▸ **EXERCISE OBJECTIVE**: Omit all pictures, then repeat the listing exactly.

▸ **TASK INPUTS**:
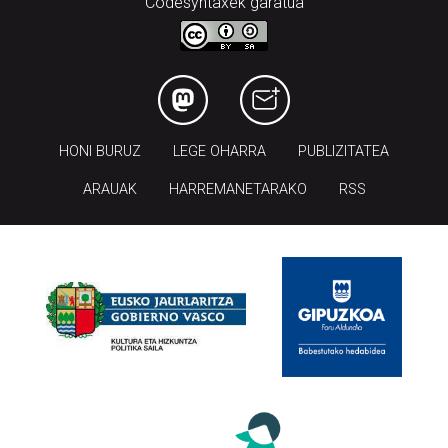
Codesyntaxek garatua
HONI BURUZ
LEGE OHARRA
PUBLIZITATEA
ARAUAK
HARREMANETARAKO
RSS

▸ **EXPECTED ANSWER**:
Codesyntaxek garatua
HONI BURUZ
LEGE OHARRA
PUBLIZITATEA
ARAUAK
HARREMANETARAKO
RSS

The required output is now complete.